Selasa, 23 April 2013

Prestasi Ekonomi Semu


Prestasi Ekonomi Semu
Ichsanuddin Noorsy  Direktur Lembaga Pengkajian Kebijakan Publik (LPKP) 
SUARA KARYA, 22 April 2013


Saya mungkin salah seorang yang tidak terkejut saat mengetahui defisit transaksi berjalan menjadi negatif dan cadangan devisa pada kuartal satu 2013 menurun menjadi 104,8 miliar dolar AS. Saya pun tidak berbangga jika prediksi tentang perekonomian Indonesia yang melahirkan banyak konflik sosial, ketimpangan dan kemiskinan harkat martabat menjadi kenyataan. Sebaliknya, saya heran menyaksikan betapa hebatnya pujian buat "prestasi" ekonomi Indonesia pada panggung diplomasi di satu sisi.

Pemimpin Indonesia disebut lame duck (The Economist edisi 25 Februari 2012) dan limp (The Economist edisi 23 Februari 2013). Yang menarik, Indonesia diprediksi menjadi kekuatan ekonomi kelima terbesar pada 2030 di tengah struktur ekspor Indonesia yang mengandalkan bahan mentah--yang berarti tidak berubah sejak era penjajahan VOC, dan tingginya ketergantungan Indonesia terhadap impor barang modal, bahan baku dan impor bahan bakar minyak (BBM).

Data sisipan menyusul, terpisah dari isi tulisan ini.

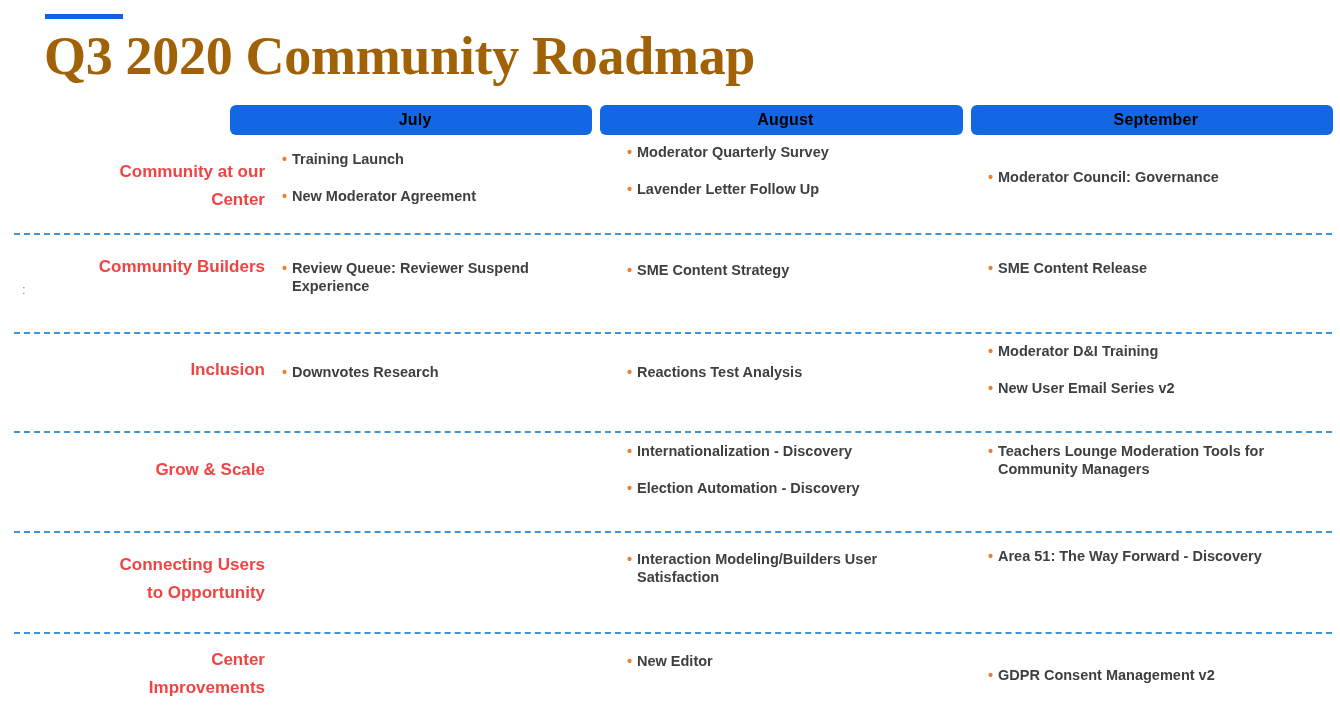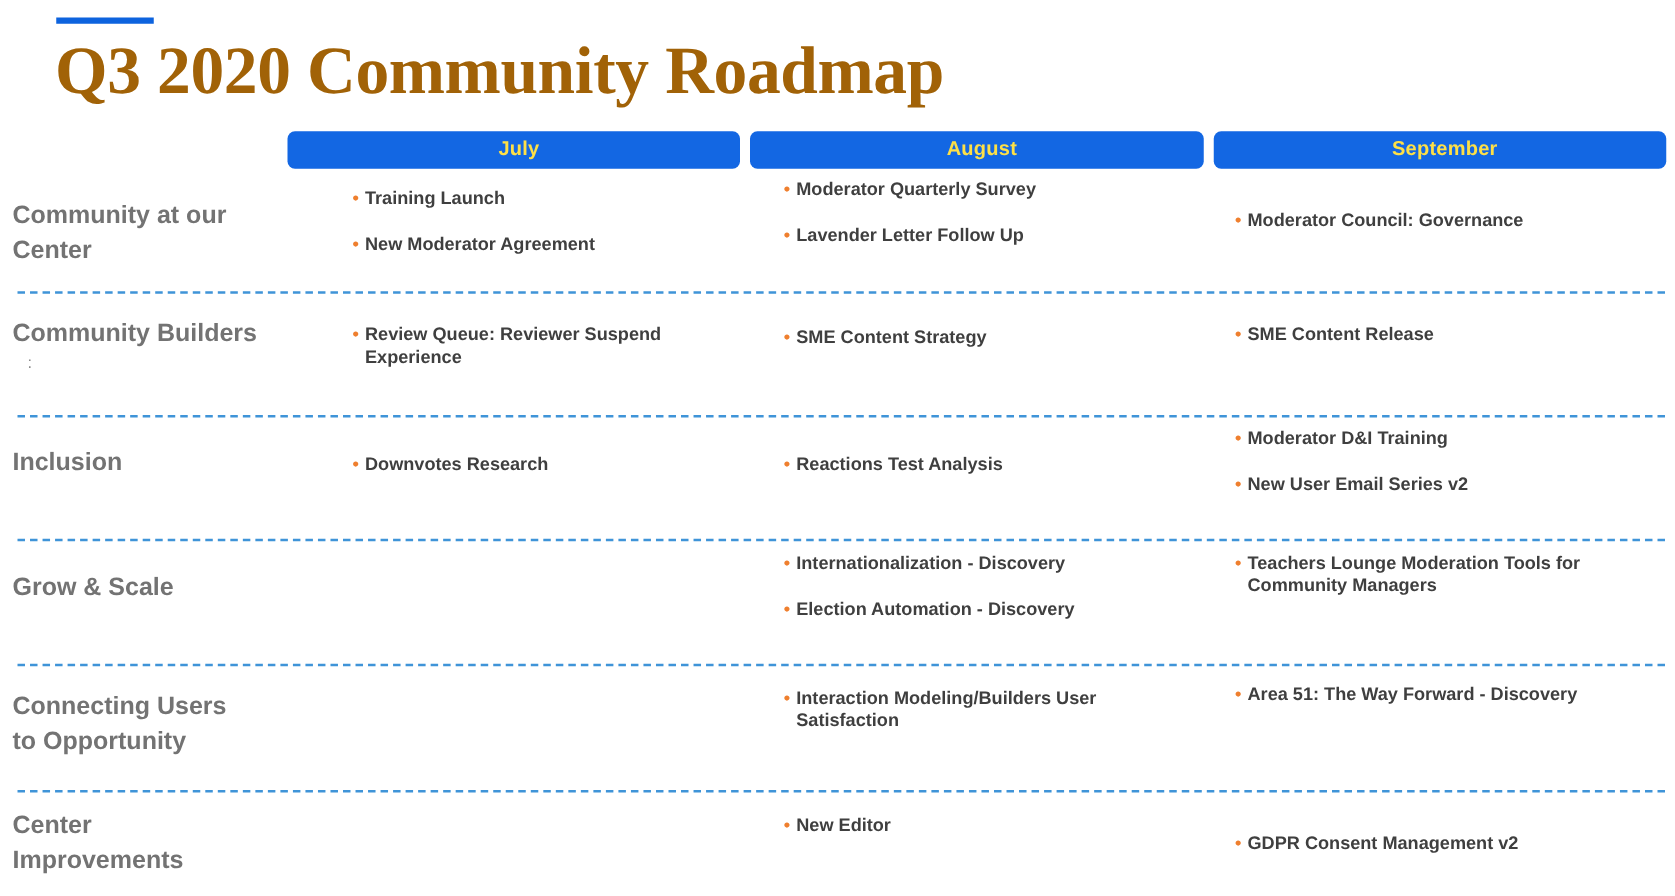--- a/index.html
+++ b/index.html
@@ -45,21 +45,21 @@
     top: 105px;
     width: 1103px;
     height: 30px;
     display: flex;
     gap: 8px;
   }
   .month-pill {
     flex: 1 1 0;
     background: #1367e3;
     border-radius: 6px;
-    color: #fde047;
+    color: #000000;
     font-size: 16px;
     font-weight: 700;
     display: flex;
     align-items: center;
     justify-content: center;
     letter-spacing: 0.2px;
     padding-left: 8px;
   }
 
   
@@ -78,23 +78,23 @@
     left: 14px;
     right: 8px;
     bottom: 0;
     height: 0;
     border-top: 2px dashed #3f94d8;
   }
   .row-label {
     position: absolute;
     left: 10px;
     width: 255px;
-    text-align: left;
-    color: #737373;
-    font-size: 20px;
+    text-align: right;
+    color: #ef4444;
+    font-size: 17px;
     font-weight: 700;
     line-height: 28px;
   }
   .cell {
     position: absolute;
     top: 0;
   }
   .cell-jul  { left: 282px; width: 300px; }
   .cell-aug  { left: 627px; width: 300px; }
   .cell-sep  { left: 988px; width: 320px; }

Jika cadangan devisa masih cukup untuk impor selama 5,7 bulan dan bayar utang luar negeri, hal itu disebabkan investasi portofolio cukup deras memburu SBN. Ini pun dipandang sebagian besar ekonom sebagai prestasi. Tentu saja para pemilik modal berburu global medium term note (SBN berdenominasi dolar AS) karena imbal hasilnya 3,375 persen di saat Fed Rate tetap bertengger 0,25 persen, bunga Bank of Japan 0,1 persen, dan bunga ECB juga mendekati 1 persen.

Bahkan Indonesia pada 2009 pernah menjual surat utangnya dengan imbal hasil 10,5 persen untuk tenor 5 tahun dan 11,75 persen untuk tenor 10 tahun. Tentu saja para pemodal di negeri Paman Sam tergiur. Lalu, atas nama net oil importer, pemerintah menyatakan subsidi BBM salah sasaran, dan karenanya harga eceran perlu dinaikkan agar defisit APBN tidak membesar dan tekanan fiskal bisa dikurangi.

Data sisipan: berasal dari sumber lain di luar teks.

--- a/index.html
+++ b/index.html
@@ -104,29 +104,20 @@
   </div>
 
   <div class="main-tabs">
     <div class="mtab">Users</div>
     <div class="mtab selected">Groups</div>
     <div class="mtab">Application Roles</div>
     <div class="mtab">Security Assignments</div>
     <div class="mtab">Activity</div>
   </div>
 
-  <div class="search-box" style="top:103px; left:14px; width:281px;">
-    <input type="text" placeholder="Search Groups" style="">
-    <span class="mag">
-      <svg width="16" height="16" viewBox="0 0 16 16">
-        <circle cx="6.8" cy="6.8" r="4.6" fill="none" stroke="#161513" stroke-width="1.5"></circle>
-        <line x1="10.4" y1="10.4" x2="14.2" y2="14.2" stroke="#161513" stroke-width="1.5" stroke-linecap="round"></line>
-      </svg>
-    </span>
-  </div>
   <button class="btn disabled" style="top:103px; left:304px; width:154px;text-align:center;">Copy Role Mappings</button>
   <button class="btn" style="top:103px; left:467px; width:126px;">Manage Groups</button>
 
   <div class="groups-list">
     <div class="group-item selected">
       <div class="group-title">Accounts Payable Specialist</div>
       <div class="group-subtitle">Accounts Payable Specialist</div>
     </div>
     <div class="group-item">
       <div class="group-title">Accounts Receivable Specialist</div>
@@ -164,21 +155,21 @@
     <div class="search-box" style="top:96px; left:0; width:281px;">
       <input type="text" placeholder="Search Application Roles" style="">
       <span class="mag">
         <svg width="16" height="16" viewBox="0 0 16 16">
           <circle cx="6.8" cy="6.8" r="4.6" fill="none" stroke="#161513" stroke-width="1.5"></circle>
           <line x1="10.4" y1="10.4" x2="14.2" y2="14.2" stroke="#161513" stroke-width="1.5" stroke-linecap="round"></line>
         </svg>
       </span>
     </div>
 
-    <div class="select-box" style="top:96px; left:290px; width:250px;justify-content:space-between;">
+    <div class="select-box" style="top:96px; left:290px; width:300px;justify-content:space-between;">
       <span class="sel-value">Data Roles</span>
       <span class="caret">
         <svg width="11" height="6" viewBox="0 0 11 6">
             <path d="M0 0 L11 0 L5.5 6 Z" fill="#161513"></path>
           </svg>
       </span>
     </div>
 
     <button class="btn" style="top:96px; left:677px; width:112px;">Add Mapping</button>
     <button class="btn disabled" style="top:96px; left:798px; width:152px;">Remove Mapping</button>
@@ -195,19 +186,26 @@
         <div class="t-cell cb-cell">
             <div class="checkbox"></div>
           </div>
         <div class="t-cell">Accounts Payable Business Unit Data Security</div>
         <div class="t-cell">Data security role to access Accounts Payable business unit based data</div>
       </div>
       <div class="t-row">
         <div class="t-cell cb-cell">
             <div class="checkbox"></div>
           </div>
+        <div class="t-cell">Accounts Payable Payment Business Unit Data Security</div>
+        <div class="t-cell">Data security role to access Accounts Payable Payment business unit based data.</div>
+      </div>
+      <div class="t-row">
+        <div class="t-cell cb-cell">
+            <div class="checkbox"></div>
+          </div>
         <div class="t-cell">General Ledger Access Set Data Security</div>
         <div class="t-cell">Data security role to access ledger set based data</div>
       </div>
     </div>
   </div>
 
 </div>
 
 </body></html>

Persoalan di atas tentu tidak sederhana dan sulit diatasi untuk jangka pendek. Yang pasti, impor barang modal, bahan baku industri, dan BBM serta struktur ekspor yang didominasi barang mentah, menunjukkan bahwa pertumbuhan ekonomi mencapai 6,5 persen pada 2011 dan 6,2 persen (tahun 2012) sebagai pertumbuhan semu.

Pertama, yang mengekspor adalah swasta (asing dan domestik) dan menempatkan devisa hasil ekspornya di luar negeri. Kedua, impornya adalah bahan baku industri, barang modal, dan BBM yang mengakibatkan transaksi berjalan berpotensi defisit. Ketiga, transaksi modal dan finansial yang membesar membuktikan bahwa Indonesia hanya dijadikan tempat tumbuh yang buahnya diambil oleh investor (asing).

Keempat, liberalisasi investasi dan perdagangan serta keuangan mengakibatkan nilai tukar rupiah mudah sekali berfluktuasi sehingga mudah mendorong inflasi. Kelima, makin besar kita bayar utang luar negeri (ULN), makin besar pula jumlah utang. Inilah jebakan ULN karena dengan ULN bangsa Indonesia makin dalam terjajah.

Alhasil, barang-barang impor dan gejolak nilai tukar berbuah inflasi dan inflasi sendiri adalah senjata yang siap menghunus debitur ULN. Sisi lain benar bahwa kelas menengah kini mencapai 56,6 persen dari jumlah penduduk meski dengan posisi ketahanan ekonomi yang lemah.

Lihat saja, impor cabai, bawang, daging sapi, garam, ikan, beras, gula dan barang konsumsi lainnya. Ini berarti pasar domestik yang besar bukan dipasok produsen domestik. Saat yang sama, pemerintah bermain semantik menyesatkan dengan menyebut TKI adalah pahlawan devisa di saat penduduk negara yang mempekerjakan TKI menyebut Indonesia sebagai negara eksportir pembantu. Inilah prestasi semu.